Event review: The Leverhulme Lecture

On 6 March 2008, the Liverpool and North West Regional Group held its prestigious Leverhulme Lecture at the chemistry department of the University of Liverpool. The speaker was eminent scientist Professor Dame Nancy Rothwell FRS, who researches on the science of the human brain. The lecture, entitled ‘Brain disease: a stroke of bad luck’, provided an understanding and appreciation of the work Dame Nancy has carried out in studying the causes of a stroke and the consequences for the brain. Dame Nancy also detailed some of the methods that medical science is using in the hope of alleviating the problems caused by strokes. Dame Nancy was an impressive speaker, with a clear delivery of a complex subject. Her extensive knowledge in this field was obvious, and the lecture proved gripping and easy for all to understand. Dame Nancy’s team works at Manchester University, where she is also Deputy Vice Chancellor. The location, she explained, is fortuitous, because Manchester has one of the highest rates of stroke in the country, with over 17 per 100 000 people dying from the condition. Apparently the quieter climes of North Devon make it the safest place to reside in the UK to avoid a stroke, with as few as four people per 100 000 suffering from the illness.

After concluding her lecture, Dame Nancy fielded a lively question- and-answer session from the audience, which led to some interesting comments about how stress, although a potential contributor to the likelihood of stroke, is still very much dependent on the individual. Some people working under very high stress can thrive on the pressure, while others will have increased blood pressure and be less healthy simply because of the way they mentally handle stress.

Sandy Gray, Chair of SCI’s Board of Trustees, speaking on the future of SCI

Following on from the lecture, invited guests relocated to the magnificent Liverpool Anglican Cathedral, where they were treated to a fine, three-course meal. The event concluded with Sandy Gray, Chair of SCI’s Board of Trustees, speaking on the future of SCI (pictured).

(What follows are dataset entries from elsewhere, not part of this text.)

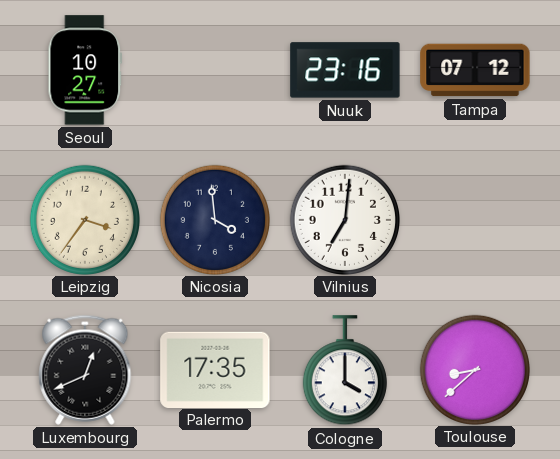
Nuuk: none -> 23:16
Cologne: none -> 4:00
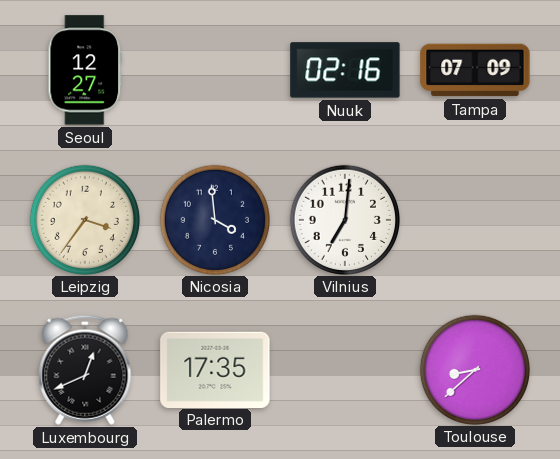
Seoul: 10:27 -> 12:27
Nuuk: 23:16 -> 02:16
Tampa: 07:12 -> 07:09
Cologne: 4:00 -> none
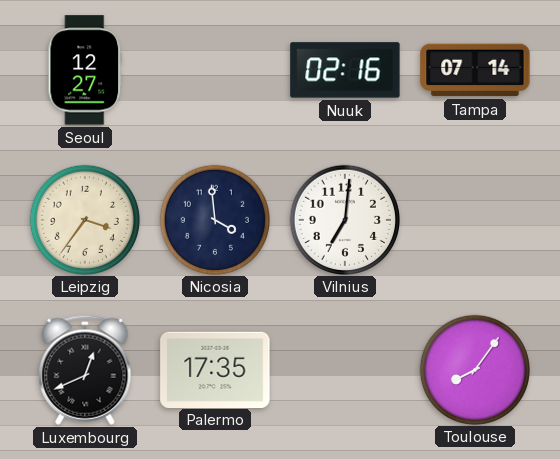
Tampa: 07:09 -> 07:14
Toulouse: 8:38 -> 8:06
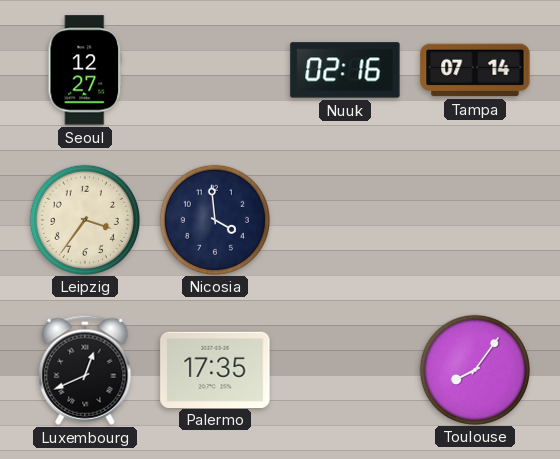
Vilnius: 7:01 -> none
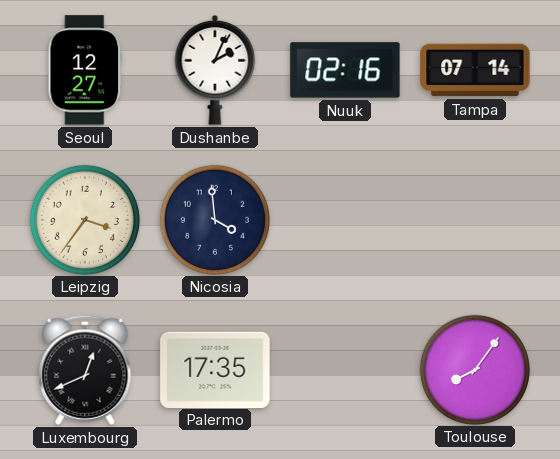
Dushanbe: none -> 2:04
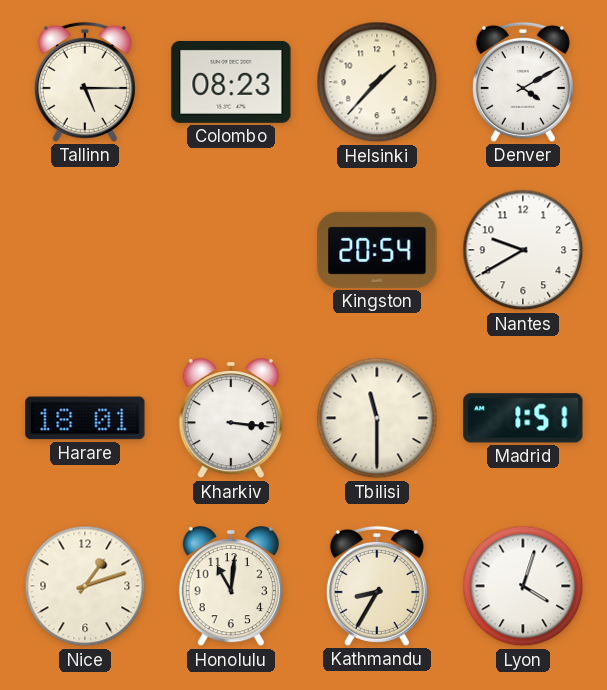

Prestigious lectures such as this are real highlights in the Liverpool and North West Group calendar, as well as for the whole of SCI. They demonstrate the unique benefits of SCI, which delivers both a public discussion of the application of science, as well as providing a forum for networking professionals. In addition to Sandy Gray, John Beacham (SCI Honorary President) and Andrew Ladds (Chief Executive of SCI) were both in attendance. John Beacham, a previous Leverhulme speaker himself, thanked the SCI Liverpool and North West Group for all their hard work and for running such a successful and prestigious lecture.

an appreciative audience

Thanks go to the Liverpool and North West Group committee for organising an excellent event — with particular thanks to Caroline Cordery, Ian O’Neil, Alan Heaton and Marie Connor.